- Document:
·····

Dheepan
Directed
by: Jacques
Audiard.
Written
by: Jacques
Audiard & Thomas Bidegain & Noé Debré.
Starring:
Jesuthasan
Antonythasan (Dheepan/ Sivadhasan),
Kalieaswari Srinivasan (Yalini), Claudine Vinasithamby (Illayaal), Vincent
Rottiers (Brahim), Faouzi Bensaïdi (Monsieur Habib), Marc Zinga (Youssouf),
Bass Dhem (Azziz), Franck Falise (Janitor of Hall C), Joséphine de Meaux (Headmistress),
Jean-Baptiste Pouilloux (jurist), Nathan Anthonypillai (Interpreter), Vasanth
Selvam (Colonel Cheran).
Dheepan is three quarters of a
great movie, where, unfortunately, the filmmakers don’t seem to know how the
story should end, so they tack on an action movie climax to an otherwise quiet,
closely observed character study. The film was directed by Jacques Audiard –
who also did The Beat My Heart Skipped, A Prophet and Rust & Bone – and it
must be said that he knows how to direct that action movie climax brilliantly –
doing so in a way that isn’t quite like anything in a Hollywood action movie,
while still be viscerally satisfying. Still, it’s disappointing that the film
goes there instead of trying to do something more complex – like the rest of
the film is.

·····

- Data provided:
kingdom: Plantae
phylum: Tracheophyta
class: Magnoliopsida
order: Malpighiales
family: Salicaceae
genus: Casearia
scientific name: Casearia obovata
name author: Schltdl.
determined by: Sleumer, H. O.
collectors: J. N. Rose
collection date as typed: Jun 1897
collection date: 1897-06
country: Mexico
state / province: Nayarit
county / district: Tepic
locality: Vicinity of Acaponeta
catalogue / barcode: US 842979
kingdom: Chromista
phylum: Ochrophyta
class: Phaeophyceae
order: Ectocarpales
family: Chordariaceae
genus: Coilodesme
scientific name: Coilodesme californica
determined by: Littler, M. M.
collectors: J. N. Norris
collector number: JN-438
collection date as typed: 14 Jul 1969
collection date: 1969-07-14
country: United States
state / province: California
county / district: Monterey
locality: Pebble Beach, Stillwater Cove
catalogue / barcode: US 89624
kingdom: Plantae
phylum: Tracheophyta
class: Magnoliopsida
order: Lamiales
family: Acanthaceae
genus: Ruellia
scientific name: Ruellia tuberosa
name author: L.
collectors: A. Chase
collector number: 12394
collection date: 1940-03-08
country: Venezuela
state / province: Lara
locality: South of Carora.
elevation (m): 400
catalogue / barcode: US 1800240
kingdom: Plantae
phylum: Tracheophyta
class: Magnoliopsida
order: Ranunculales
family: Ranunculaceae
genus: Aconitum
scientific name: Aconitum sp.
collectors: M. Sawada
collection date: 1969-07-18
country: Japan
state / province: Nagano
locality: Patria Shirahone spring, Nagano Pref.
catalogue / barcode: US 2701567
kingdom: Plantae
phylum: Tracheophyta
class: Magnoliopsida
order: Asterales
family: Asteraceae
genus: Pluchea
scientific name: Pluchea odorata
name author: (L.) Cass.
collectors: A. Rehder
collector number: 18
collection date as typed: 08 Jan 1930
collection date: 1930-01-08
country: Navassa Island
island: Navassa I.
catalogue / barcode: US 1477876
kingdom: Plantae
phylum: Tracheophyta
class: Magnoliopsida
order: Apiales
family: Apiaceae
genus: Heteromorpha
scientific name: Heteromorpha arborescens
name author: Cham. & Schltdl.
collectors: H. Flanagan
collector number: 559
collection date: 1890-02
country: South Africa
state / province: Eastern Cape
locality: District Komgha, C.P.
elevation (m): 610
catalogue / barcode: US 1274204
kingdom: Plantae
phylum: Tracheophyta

·····

- Instruction: Write out the Dheepan review word for word from "Dheepan is three" to "the film is.". The listing is separate material and has no connection to the Dheepan review.

- Reply:
Dheepan is three quarters of a
great movie, where, unfortunately, the filmmakers don’t seem to know how the
story should end, so they tack on an action movie climax to an otherwise quiet,
closely observed character study. The film was directed by Jacques Audiard –
who also did The Beat My Heart Skipped, A Prophet and Rust & Bone – and it
must be said that he knows how to direct that action movie climax brilliantly –
doing so in a way that isn’t quite like anything in a Hollywood action movie,
while still be viscerally satisfying. Still, it’s disappointing that the film
goes there instead of trying to do something more complex – like the rest of
the film is.